In some places, for example in the urban community of Dunkirk, France, just vis-à-vis of Kent, England, the cumulative 7-day incidence rate per 100.000 people reached 713 on 19 February. The share of the B.1.1.7 variant was estimated at 72% of cases and hospitals were seeing a large influx of patients (Stromboni 2021). Although ‘hard’ lockdowns are apt at controlling the new variants (see below: UK, Ireland, South Africa), the coming weeks may display very different scenarios in different countries (Figure 2).

Infection with B.1.1.7 is likely to be associated with an increased risk of hospitalization and death compared to infection with previsously circulating viruses (NERVTAG 20210211).

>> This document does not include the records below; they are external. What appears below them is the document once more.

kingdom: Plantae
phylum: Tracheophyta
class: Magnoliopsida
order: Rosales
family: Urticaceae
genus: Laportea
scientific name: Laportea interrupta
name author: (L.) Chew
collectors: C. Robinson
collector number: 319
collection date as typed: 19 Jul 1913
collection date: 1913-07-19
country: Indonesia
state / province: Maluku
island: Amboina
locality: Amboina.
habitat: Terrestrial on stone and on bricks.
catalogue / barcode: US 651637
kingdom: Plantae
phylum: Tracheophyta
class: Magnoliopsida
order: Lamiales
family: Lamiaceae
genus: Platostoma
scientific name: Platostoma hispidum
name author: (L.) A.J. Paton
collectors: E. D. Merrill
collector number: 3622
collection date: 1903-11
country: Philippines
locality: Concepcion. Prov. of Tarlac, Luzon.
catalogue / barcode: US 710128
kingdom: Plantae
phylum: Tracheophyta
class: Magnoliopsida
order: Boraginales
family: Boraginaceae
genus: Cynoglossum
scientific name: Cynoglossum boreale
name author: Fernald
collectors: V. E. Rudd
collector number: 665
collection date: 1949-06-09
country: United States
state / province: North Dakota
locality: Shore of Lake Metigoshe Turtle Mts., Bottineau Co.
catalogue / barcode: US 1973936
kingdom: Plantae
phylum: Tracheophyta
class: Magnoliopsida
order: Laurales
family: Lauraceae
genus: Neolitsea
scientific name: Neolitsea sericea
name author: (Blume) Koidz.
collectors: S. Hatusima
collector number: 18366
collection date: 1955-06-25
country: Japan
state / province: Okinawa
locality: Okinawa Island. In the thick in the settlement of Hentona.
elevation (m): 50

Figure 2. March to May 2021: possible scenarios for national epidemics. Blue: new SARS-CoV-2 infections due to old variants; red: new SARS-CoV-2 infections due to new variants. On the left, mitigation measures succeed in keeping case numbers low until the general availability of vaccines for the adult population. On the left, an uncontrolled epidemic is fuelled by the higher transmissibility of the new SARS-CoV-2 variants. Graphic copyright: Süddeutsche Zeitung, 5 February (Berndt 2021).

 

B.1.1.7 and vaccines

The good news for B.1.1.7 is that current vaccines seem to retain efficacy against the variant. In Israel, the Pfizer-BioNTech vaccine has been shown to descrease the number of hospitalizations and deaths in vaccinated invidivuals (Amit 2021). In vivo data confirm that strains like B.1.1.7, B.1.1.298, or B.1.429, continue to be potently neutralized by sera from vaccine recipients (Garcia-Beltran 2021).

 

B.1.351

With regard to vaccine efficacy, the major concern is currently B.1.351 (first detected in South Africa) and, to a minor extent, P.1 and P.2 (Brazil). The ChAdOx1-nCoV19 vaccine (AstraZeneca) did not show protection against mild-moderate Covid-19 due to B.1.351 (Madhi 2021). These findings were reproduced in an in vitro study which showed that B.1.351 variants escaped neutralizing vaccine responses like SARS-CoV-1 (!!; SARS 2002/2003) and bat-derived WIV1-CoV (Garcia-Beltran 2021). A relatively small number of mutations can therefore mediate potent escape from vaccine responses (Figure 3).

Figure  3. Fold decrease in neutralization for each pseudovirus relative to wild type for 22 vaccine recipients >7 days after the second dose of the Pfizer-BioNTech vaccine. Source and copyright: Garcia-Beltran et al.

 

In the coming months, understanding innate (Schultze & Aschenbrenner 2021) and adapte immune responses (Sette & Crotty 2021) will be helpful.